Chew on this

Chew on this

[Michael Barr]

Has anybody seen the following symmetric closed monoidal category?  Let
#A# be a category tripleable over Set.  Let #V# be the comma category
(F,#V#), F being the free functor.  So an object (S,s,A) is an arrow s:FS
--> A and a map (S,s,A) to (T,t,B) is a pair f: S --> T and g: A --> B
making the obvious square commute.  The closed structure (S,s,A) --o
(T,t,B) is a certain arrow of the form (Hom((S,s,A),(T,t,B),?,B^S).  The
monoidal structure is fairly ugly, but it exists. 
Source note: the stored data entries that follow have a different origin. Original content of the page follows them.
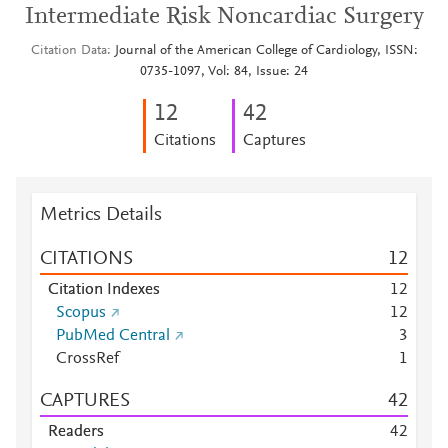
Intermediate Risk Noncardiac Surgery
Citation Data
Journal of the American College of Cardiology, ISSN:
0735-1097, Vol: 84, Issue: 24
1
2
4
2
Citations
Captures
Metrics Details
CITATIONS
1
2
Citation Indexes
1
2
Scopus
1
2
PubMed Central
3
CrossRef
1
CAPTURES
4
2
Readers
4
2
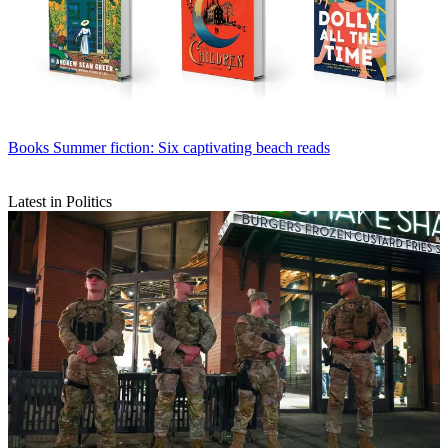
Books
Summer fiction: Six captivating beach reads
Latest in Politics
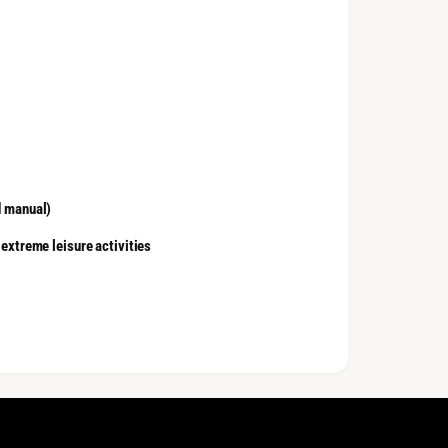
d manual)
 extreme leisure activities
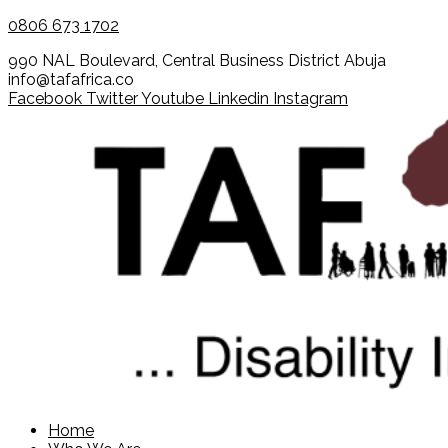
0806 673 1702
990 NAL Boulevard, Central Business District Abuja
info@tafafrica.co
Facebook
Twitter
Youtube
Linkedin
Instagram
Home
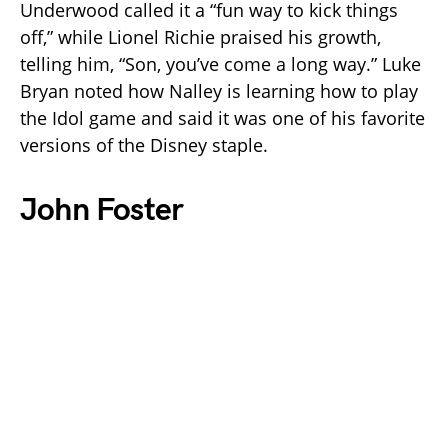
Underwood called it a “fun way to kick things
off,” while Lionel Richie praised his growth,
telling him, “Son, you’ve come a long way.” Luke
Bryan noted how Nalley is learning how to play
the Idol game and said it was one of his favorite
versions of the Disney staple.
John Foster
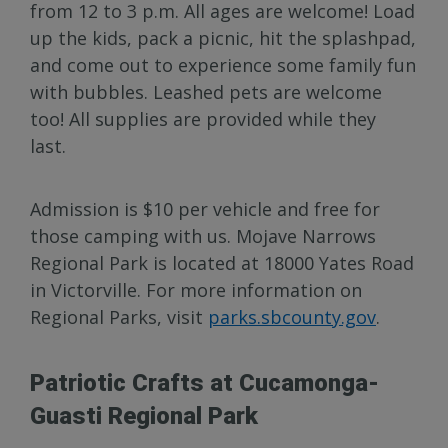
from 12 to 3 p.m. All ages are welcome! Load
up the kids, pack a picnic, hit the splashpad,
and come out to experience some family fun
with bubbles. Leashed pets are welcome
too! All supplies are provided while they
last.
Admission is $10 per vehicle and free for
those camping with us. Mojave Narrows
Regional Park is located at 18000 Yates Road
in Victorville. For more information on
Regional Parks, visit
parks.sbcounty.gov
.
Patriotic Crafts at Cucamonga-
Guasti Regional Park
Of course, an object (S,s,A) can also be thought of as an S-tuple of
elements of A, by adjointness.

Michael

Re: Chew on this

[Mamuka Jibladze]

One more comment on that fascinating ugly monoidal structure. Many
years ago D. Pataraia as a student was asked to realise tensor product of
vector spaces (V and W over k) as a colimit. He then came up with a
diagram (sorry for still more ugly notation)

                                 k_{v,w}
                                 /    \
                                /      \
                              |_        _|
                            V_w          W_v

That is, vertices of the diagram consist of U(W) copies of V, U(V) copies
of W, and U(V)xU(W) copies of k (U is the forgetful functor to sets). And
the maps... well, you guess.

The reason this is relevant is that in the Barr's monoidal category, the
product of (S->U(A)) and (T->U(B)) is (SxT->U(C)) where C is the colimit,
in the category of algebras, of

                                 F(1)_{s,t}
                                 /    \
                                /      \
                              |_        _|
                            A_t          B_s

It does not look so ugly after all, does it?

:),
Mamuka